Problem to solve: Extract every line below that contains the word "wooden".

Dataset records
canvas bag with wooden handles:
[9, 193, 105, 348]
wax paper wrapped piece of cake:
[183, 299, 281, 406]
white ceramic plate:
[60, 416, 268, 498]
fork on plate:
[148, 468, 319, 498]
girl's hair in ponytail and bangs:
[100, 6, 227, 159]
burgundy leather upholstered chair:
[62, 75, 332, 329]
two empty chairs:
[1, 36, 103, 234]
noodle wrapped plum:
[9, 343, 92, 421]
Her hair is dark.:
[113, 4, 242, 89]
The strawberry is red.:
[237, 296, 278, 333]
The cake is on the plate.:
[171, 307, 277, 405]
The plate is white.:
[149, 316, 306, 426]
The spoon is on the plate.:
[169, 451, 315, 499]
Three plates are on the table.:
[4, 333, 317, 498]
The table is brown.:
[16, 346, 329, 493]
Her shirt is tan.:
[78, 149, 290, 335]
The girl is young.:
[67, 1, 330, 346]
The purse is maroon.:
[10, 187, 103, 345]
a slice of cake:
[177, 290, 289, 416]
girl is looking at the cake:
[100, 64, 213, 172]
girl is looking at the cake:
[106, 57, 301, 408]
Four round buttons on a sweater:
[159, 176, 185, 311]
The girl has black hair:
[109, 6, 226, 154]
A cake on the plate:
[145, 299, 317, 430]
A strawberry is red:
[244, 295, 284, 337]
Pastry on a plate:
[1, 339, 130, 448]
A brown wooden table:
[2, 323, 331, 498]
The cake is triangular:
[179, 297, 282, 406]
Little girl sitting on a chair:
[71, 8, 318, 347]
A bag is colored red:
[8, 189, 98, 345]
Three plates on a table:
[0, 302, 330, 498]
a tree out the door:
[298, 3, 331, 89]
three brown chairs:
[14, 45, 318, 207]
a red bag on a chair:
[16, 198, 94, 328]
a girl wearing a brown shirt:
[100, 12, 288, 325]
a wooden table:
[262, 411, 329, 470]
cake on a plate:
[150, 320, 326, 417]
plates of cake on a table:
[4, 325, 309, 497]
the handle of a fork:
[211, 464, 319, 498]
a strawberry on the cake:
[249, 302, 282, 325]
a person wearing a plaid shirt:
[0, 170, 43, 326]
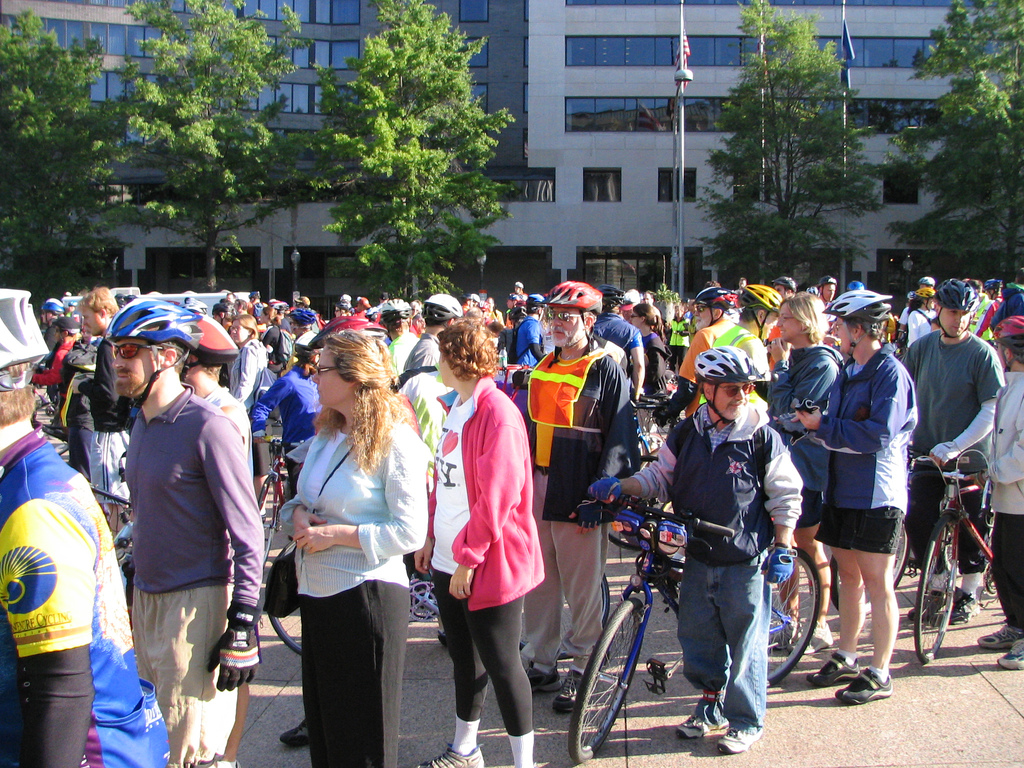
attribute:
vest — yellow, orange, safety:
[527, 328, 654, 446]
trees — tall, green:
[82, 55, 497, 233]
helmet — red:
[483, 277, 712, 490]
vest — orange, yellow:
[498, 369, 664, 494]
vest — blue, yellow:
[11, 470, 204, 755]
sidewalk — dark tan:
[796, 685, 996, 758]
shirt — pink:
[422, 403, 645, 637]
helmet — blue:
[82, 267, 299, 637]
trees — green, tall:
[142, 49, 1013, 288]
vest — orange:
[523, 345, 609, 469]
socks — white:
[441, 712, 544, 766]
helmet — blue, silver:
[94, 296, 215, 354]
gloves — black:
[582, 470, 804, 594]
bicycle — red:
[896, 448, 1018, 673]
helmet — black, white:
[817, 282, 898, 333]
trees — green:
[289, 2, 521, 293]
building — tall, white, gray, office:
[522, 2, 1022, 329]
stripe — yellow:
[529, 363, 588, 389]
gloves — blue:
[585, 463, 629, 509]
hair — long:
[350, 344, 387, 433]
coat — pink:
[475, 418, 542, 576]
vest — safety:
[520, 355, 609, 461]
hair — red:
[443, 340, 493, 371]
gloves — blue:
[751, 547, 803, 591]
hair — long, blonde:
[339, 370, 396, 448]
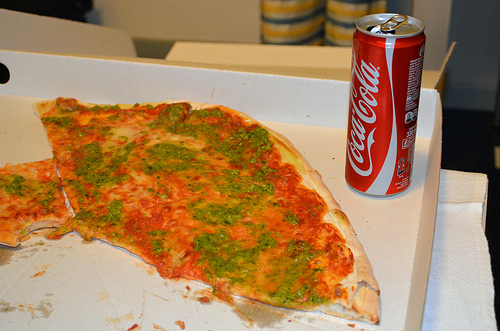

Exercise output:
canvas bag with wooden handles:
A brown wooden table:
a wooden table:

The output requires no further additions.